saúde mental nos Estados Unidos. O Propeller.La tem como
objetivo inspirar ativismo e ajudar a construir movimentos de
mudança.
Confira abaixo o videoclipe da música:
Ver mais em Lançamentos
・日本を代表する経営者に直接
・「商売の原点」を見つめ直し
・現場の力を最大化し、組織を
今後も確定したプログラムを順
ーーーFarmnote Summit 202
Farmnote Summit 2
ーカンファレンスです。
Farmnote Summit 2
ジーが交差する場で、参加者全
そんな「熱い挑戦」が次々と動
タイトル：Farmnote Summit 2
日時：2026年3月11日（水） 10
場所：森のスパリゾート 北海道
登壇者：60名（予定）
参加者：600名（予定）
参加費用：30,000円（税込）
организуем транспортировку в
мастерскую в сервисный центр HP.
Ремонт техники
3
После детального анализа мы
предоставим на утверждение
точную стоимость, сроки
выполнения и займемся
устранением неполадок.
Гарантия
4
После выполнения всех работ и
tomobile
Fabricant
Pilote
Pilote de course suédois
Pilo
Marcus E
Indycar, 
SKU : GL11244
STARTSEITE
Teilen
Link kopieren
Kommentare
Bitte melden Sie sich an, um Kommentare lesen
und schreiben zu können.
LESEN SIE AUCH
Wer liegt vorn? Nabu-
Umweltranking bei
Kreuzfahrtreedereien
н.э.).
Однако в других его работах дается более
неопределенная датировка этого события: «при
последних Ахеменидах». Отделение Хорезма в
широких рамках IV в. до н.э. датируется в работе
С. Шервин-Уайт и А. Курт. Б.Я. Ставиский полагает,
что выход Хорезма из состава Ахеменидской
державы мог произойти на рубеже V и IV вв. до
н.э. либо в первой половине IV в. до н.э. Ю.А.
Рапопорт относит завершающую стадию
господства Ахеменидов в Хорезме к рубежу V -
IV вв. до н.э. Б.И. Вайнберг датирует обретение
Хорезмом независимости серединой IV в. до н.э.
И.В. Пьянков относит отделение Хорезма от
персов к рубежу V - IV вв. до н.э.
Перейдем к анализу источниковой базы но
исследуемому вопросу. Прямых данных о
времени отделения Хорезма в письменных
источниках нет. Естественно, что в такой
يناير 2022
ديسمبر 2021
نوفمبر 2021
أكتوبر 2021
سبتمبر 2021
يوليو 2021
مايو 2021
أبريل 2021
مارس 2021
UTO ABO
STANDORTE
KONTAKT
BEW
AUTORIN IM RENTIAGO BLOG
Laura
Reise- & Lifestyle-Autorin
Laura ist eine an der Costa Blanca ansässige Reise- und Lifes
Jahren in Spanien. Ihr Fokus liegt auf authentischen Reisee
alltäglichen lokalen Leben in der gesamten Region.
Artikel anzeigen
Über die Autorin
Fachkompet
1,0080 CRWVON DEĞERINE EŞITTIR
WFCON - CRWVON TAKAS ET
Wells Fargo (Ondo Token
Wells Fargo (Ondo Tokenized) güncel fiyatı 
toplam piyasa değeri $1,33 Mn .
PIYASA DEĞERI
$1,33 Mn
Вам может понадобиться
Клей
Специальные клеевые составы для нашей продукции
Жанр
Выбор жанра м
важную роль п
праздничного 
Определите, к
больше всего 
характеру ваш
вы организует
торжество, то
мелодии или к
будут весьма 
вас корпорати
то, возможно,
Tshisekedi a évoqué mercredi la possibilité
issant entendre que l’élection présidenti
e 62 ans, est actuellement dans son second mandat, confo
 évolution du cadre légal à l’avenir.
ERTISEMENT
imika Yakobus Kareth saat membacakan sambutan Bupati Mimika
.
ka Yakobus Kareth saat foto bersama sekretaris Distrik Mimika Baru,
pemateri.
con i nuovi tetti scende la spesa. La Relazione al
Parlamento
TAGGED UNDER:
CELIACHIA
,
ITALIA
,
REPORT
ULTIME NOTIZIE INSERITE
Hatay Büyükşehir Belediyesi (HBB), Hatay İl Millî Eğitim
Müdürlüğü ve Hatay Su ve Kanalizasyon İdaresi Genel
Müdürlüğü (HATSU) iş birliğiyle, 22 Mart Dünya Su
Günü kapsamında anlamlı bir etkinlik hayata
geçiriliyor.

* * *

▸ **What is expected**: Reproduce the data starting at the beginning and ending at the line containing "LESEN SIE AUCH", changing every "Kommentare" to "Anmerkungen" and leaving everything else unaltered.

▸ **Answer for this exercise**:
saúde mental nos Estados Unidos. O Propeller.La tem como
objetivo inspirar ativismo e ajudar a construir movimentos de
mudança.
Confira abaixo o videoclipe da música:
Ver mais em Lançamentos
・日本を代表する経営者に直接
・「商売の原点」を見つめ直し
・現場の力を最大化し、組織を
今後も確定したプログラムを順
ーーーFarmnote Summit 202
Farmnote Summit 2
ーカンファレンスです。
Farmnote Summit 2
ジーが交差する場で、参加者全
そんな「熱い挑戦」が次々と動
タイトル：Farmnote Summit 2
日時：2026年3月11日（水） 10
場所：森のスパリゾート 北海道
登壇者：60名（予定）
参加者：600名（予定）
参加費用：30,000円（税込）
организуем транспортировку в
мастерскую в сервисный центр HP.
Ремонт техники
3
После детального анализа мы
предоставим на утверждение
точную стоимость, сроки
выполнения и займемся
устранением неполадок.
Гарантия
4
После выполнения всех работ и
tomobile
Fabricant
Pilote
Pilote de course suédois
Pilo
Marcus E
Indycar, 
SKU : GL11244
STARTSEITE
Teilen
Link kopieren
Anmerkungen
Bitte melden Sie sich an, um Anmerkungen lesen
und schreiben zu können.
LESEN SIE AUCH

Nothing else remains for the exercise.